The Tellico Fire in North Carolina began October 23 in Swain County and burned over 5600 ha. The Boteler Fire in Clay County began October 25 and burned 3600 ha.

The Party Rock Fire, which McCrory called number two in the country, began November 5 and burned 2900 ha, resulting in the evacuation of 1,000 people in the areas of Bat Cave, Chimney Rock and Lake Lure. People were allowed to return to Chimney Rock on November 21. Firefighters who came mostly from the eastern part of the state had watched buildings in the towns while local fire departments covered their areas. Lake Lure was the headquarters for operations.

On November 30 a man was arrested for setting two Macon County fires. By December 6 substantial rain had helped greatly in the effort to bring under control as many as 34 fires which had burned 60,000 acres.

==Northern Georgia==
The Rough Ridge fire in the Cohutta Wilderness, believed to have started from a lightning strike October 16, burned almost 11300 ha, making it one of the largest fires ever in Georgia. The Rock Mountain fire was about 4250 ha and caused the evacuation of Dream Catcher Cove north of Tate City.

==East Tennessee==

On November 11, 2016, a Chattanooga man was arrested for setting three separate fires north and west of the city. Over 500 acres had been burned in connection with these fires. Governor Bill Haslam issued a burn ban for 51 counties starting on November 14 through December 15.

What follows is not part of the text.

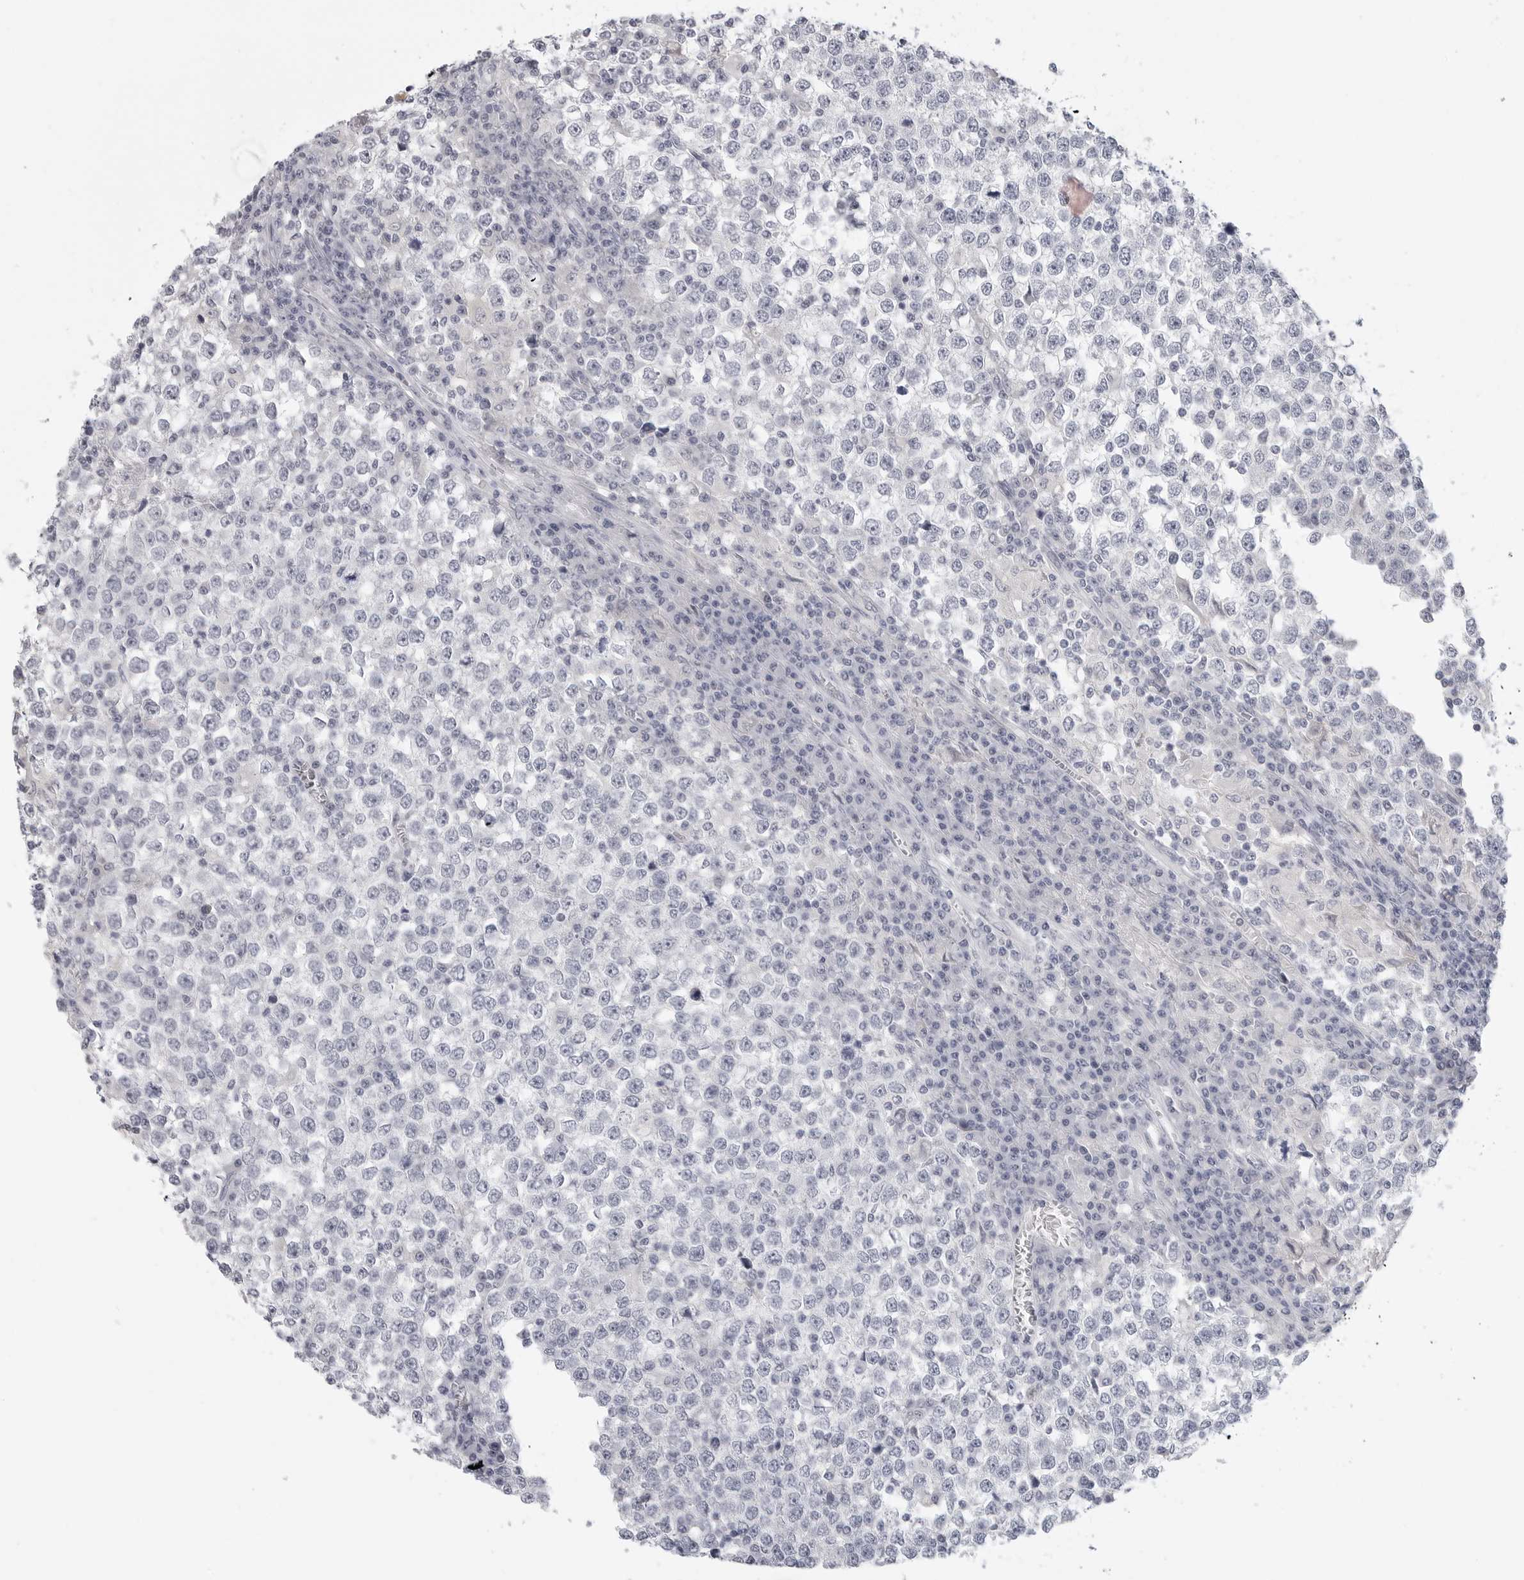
{"staining": {"intensity": "negative", "quantity": "none", "location": "none"}, "tissue": "testis cancer", "cell_type": "Tumor cells", "image_type": "cancer", "snomed": [{"axis": "morphology", "description": "Seminoma, NOS"}, {"axis": "topography", "description": "Testis"}], "caption": "IHC histopathology image of neoplastic tissue: human seminoma (testis) stained with DAB displays no significant protein staining in tumor cells.", "gene": "HMGCS2", "patient": {"sex": "male", "age": 65}}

On November 16 two men were arrested for arson in separate wildfire incidents in Tennessee. In Sequatchie County, an Alabama man admitted to dropping a cigarette in a pile of leaves, watching it burn and leaving without putting it out. In Monroe County, a resident was arrested for starting a burn on personal property, against the burn ban, that got out of control.

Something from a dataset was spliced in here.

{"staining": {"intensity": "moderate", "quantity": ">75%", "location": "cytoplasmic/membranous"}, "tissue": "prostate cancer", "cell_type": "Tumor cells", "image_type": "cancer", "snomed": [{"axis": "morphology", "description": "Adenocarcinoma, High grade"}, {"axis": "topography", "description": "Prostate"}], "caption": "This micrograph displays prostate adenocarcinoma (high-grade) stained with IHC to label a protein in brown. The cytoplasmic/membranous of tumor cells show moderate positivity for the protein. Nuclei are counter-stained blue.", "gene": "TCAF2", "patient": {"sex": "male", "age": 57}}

The Tennessee Division of Forestry reported 64 fires had burned 17,734 acres. The largest was in Morgan County in the White Oak Circle area covered about 1,900 acres. Another on Neddy Mountain in Cocke County had burned 1,116 acres. By November 21, just 95 acres were reported still burning in Tennessee, and at least half of the state's fires were reported to be started in connection with arson.

On November 28, the Chimney Tops 2 fire in the Chimney Tops of the Great Smoky Mountains National Park spread with the aid of strong winds and dry conditions, the fire quickly broke into multiple fires and spread across the mountains above and around Gatlinburg. By the evening hours the fire had reached the downtown area of Gatlinburg, resulting in the evacuation of over 14,000 people, along with causing damage in and around the town. By November 29, the wildfires had claimed at least three lives. An additional four people were later confirmed dead the next day. The Chimney Tops 2 fire had burned 17,006 acres. A total of 14 people died and 134 others were injured in the Smoky Mountains fires, while over 2,400 structures were burned. Damages were totaled to over $500 million.

On December 8, the burn ban was lifted for four of the 51 counties in Tennessee to aid cleanup of tornadoes that happened on November 29 in southeast Tennessee.